When Product K starts, the unit operation models provide starting points. Not guesses—predictions based on your actual historical performance. Each product makes the model better. By Product Z, your Protein A model has seen more conditions than any single scientist could run in a career.

Confidential products stay confidential. The models see parameters and outcomes, not product names or molecular structures. Platform knowledge without IP leakage.

From characterization to control

Traditional characterization is a phase. Plan studies, execute them, write reports, file them. Months of work before you can define control strategy. Then the reports go to regulatory and development moves on. The knowledge is frozen.

Seal makes characterization continuous. Results flow into control strategy as they're generated—not after a report is written. Control strategy evolves with understanding, not after understanding is "complete."

When an inspector asks "why is temperature not a CPP for this product?", the answer isn't a paragraph someone wrote. It's a query: 47 studies across 6 products, all showing no correlation between temperature and glycosylation in this range. The evidence is live, traceable, and comprehensive.

CPPs become the parameters you monitor in manufacturing. Proven acceptable ranges inform your control limits. And CPV data flows back—commercial experience that confirms or challenges your platform knowledge.

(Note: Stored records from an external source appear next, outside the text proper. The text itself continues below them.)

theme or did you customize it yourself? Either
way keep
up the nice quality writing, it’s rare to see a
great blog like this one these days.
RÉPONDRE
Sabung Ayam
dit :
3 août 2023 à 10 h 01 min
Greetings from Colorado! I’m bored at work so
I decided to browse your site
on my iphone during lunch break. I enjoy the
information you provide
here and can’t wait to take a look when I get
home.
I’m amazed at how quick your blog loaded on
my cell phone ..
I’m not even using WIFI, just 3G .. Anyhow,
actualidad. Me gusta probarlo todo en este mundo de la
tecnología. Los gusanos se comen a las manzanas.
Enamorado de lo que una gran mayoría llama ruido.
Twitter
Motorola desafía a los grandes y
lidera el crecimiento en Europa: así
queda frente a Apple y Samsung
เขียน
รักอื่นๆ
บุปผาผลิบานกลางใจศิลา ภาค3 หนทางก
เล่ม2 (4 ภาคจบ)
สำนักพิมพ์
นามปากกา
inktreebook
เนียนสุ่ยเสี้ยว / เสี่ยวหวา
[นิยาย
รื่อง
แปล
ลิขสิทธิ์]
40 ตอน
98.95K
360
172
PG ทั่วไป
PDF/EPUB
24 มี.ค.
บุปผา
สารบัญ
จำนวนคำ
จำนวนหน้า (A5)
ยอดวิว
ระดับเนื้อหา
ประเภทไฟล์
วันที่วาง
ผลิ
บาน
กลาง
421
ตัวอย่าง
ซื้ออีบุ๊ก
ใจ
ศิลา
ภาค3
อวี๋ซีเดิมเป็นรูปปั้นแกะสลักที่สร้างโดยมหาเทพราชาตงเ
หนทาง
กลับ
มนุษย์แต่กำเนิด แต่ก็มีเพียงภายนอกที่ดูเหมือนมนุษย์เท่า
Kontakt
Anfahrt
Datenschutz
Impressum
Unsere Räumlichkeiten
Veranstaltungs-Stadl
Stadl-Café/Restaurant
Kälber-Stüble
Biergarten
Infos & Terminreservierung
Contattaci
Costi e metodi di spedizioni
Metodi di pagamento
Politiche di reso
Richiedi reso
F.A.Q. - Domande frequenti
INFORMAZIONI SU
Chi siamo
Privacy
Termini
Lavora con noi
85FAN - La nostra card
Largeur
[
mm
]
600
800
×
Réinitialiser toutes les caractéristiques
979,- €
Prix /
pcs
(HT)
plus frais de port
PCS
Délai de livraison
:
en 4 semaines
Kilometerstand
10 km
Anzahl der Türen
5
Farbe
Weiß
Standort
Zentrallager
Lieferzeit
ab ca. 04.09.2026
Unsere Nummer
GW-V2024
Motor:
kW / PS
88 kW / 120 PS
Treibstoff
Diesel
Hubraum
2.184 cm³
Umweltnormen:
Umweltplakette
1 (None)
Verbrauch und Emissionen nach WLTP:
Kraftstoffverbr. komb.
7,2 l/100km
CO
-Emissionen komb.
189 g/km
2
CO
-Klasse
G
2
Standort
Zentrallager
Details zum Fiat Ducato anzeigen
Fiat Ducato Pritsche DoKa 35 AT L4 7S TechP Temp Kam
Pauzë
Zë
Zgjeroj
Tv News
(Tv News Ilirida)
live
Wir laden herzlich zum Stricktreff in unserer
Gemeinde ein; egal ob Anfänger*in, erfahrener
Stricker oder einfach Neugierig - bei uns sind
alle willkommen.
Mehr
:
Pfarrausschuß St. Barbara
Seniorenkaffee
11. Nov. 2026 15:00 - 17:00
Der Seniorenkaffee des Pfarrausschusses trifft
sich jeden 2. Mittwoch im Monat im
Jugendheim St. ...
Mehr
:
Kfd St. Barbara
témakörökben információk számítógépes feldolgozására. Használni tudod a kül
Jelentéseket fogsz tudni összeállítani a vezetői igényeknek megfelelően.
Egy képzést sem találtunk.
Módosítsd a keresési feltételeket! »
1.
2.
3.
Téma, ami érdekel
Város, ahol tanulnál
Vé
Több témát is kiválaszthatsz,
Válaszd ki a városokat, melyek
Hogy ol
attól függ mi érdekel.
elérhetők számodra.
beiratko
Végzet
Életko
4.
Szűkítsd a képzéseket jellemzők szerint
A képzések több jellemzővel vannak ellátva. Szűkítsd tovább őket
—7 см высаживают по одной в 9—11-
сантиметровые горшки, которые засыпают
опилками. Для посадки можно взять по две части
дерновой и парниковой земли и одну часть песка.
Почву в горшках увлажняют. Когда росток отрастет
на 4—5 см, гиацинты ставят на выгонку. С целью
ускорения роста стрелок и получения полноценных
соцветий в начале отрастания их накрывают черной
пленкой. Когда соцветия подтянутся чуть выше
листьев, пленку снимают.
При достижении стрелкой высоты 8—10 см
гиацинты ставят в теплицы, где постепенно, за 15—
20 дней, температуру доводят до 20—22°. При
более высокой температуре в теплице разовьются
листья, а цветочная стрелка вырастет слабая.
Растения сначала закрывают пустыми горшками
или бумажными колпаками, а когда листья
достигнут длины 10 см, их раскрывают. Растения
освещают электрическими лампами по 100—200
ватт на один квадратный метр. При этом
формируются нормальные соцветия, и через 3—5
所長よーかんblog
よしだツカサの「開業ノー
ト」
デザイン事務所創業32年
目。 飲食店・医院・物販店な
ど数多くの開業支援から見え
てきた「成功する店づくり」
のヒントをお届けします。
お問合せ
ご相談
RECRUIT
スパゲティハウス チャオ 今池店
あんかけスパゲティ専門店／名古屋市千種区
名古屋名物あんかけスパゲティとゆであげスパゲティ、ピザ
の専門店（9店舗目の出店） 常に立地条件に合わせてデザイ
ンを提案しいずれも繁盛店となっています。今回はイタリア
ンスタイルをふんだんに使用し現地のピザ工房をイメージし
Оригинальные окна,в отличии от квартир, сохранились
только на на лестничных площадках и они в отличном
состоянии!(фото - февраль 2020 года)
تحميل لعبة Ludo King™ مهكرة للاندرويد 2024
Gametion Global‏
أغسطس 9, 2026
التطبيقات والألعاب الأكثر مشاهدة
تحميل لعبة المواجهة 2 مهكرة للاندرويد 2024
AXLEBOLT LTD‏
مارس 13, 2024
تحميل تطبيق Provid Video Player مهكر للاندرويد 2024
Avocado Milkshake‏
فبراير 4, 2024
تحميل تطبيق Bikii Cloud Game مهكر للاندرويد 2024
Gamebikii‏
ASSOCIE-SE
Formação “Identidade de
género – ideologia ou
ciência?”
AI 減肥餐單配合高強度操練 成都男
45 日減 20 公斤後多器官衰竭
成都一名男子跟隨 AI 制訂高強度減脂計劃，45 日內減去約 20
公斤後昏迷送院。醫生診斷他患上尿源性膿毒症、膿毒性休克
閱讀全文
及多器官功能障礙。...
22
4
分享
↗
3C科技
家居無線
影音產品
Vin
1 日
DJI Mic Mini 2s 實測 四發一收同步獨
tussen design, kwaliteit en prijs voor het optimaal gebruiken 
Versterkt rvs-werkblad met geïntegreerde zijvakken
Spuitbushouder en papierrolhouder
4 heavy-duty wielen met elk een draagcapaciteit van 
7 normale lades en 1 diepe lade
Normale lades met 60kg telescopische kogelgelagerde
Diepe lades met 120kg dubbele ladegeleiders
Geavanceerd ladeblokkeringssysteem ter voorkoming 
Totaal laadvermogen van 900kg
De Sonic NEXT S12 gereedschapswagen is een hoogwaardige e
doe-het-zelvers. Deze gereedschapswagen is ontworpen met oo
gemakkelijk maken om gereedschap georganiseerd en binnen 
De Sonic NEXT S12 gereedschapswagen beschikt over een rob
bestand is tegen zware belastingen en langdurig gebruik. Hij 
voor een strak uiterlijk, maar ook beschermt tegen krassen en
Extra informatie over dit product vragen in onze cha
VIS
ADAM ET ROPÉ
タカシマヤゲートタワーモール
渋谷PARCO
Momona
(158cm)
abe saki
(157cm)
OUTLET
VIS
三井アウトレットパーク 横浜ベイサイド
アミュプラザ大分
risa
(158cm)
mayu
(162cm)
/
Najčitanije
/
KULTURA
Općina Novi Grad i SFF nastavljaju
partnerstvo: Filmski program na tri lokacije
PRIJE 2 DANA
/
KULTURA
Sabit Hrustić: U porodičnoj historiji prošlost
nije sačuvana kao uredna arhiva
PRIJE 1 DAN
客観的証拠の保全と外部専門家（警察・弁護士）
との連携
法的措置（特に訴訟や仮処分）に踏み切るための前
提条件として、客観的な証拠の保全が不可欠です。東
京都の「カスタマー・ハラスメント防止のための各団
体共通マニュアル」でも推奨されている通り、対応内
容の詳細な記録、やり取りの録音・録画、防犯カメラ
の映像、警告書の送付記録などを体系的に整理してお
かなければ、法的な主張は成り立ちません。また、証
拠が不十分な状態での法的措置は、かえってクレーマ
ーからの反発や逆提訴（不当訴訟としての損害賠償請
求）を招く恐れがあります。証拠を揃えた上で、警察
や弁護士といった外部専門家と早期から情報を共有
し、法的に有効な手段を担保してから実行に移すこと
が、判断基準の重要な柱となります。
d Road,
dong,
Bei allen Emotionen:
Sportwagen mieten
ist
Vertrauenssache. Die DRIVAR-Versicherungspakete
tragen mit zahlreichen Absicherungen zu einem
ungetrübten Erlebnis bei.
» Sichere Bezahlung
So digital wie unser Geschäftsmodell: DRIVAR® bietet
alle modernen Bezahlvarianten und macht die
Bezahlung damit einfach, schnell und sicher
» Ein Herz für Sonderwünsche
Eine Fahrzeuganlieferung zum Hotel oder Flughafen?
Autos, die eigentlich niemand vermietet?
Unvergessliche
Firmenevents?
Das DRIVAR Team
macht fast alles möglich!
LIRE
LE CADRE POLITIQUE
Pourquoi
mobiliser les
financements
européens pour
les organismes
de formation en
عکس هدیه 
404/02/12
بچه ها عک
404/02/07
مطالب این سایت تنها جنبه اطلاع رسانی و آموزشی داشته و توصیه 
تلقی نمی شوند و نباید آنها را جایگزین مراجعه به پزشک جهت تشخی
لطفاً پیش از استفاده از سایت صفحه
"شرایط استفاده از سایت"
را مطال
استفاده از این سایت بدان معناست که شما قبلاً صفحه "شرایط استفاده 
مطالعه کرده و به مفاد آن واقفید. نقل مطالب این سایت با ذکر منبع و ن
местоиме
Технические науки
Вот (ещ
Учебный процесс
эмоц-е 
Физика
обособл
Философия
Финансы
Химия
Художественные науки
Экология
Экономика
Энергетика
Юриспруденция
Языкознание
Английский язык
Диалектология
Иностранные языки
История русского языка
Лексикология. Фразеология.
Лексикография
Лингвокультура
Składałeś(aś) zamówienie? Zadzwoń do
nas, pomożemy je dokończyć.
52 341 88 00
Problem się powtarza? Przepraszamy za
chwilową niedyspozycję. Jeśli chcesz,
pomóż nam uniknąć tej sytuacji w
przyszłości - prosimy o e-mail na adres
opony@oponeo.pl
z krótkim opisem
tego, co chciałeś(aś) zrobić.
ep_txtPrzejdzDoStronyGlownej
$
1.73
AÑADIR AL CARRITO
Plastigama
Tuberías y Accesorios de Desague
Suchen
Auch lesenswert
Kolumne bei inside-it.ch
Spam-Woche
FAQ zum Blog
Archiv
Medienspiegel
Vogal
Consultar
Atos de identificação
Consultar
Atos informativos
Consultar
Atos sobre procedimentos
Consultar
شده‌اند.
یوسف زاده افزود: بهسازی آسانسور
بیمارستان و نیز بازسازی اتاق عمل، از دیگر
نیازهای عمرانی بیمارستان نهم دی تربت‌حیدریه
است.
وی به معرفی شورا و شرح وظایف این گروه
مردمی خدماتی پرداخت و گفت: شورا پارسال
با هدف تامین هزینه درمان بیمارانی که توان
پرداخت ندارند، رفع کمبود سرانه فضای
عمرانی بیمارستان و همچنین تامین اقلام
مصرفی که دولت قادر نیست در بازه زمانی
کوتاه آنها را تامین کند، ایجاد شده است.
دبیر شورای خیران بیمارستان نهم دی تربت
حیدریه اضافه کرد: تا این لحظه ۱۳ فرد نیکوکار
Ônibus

The FMEA that took two hours

Remember Product B—the one that was going to take 24 months? Same CHO platform, same expression system, same purification train as Product A. But now, instead of sticky notes and scoring matrices, the team opens Seal.

The system shows: here's what you already know. Temperature 34-38°C, non-critical. pH 6.8-7.2, non-critical. Load density on Protein A, characterized across six products. The platform evidence is ready. The only question is: what's different about Product B?

Different target protein—that needs characterization. Everything else? Adopted from platform knowledge. Two hours instead of two days. IND in 12 months instead of 24.

Your tenth mAb benefits from everything you learned on the first nine. Not because you're taking shortcuts—because you're standing on a decade of evidence.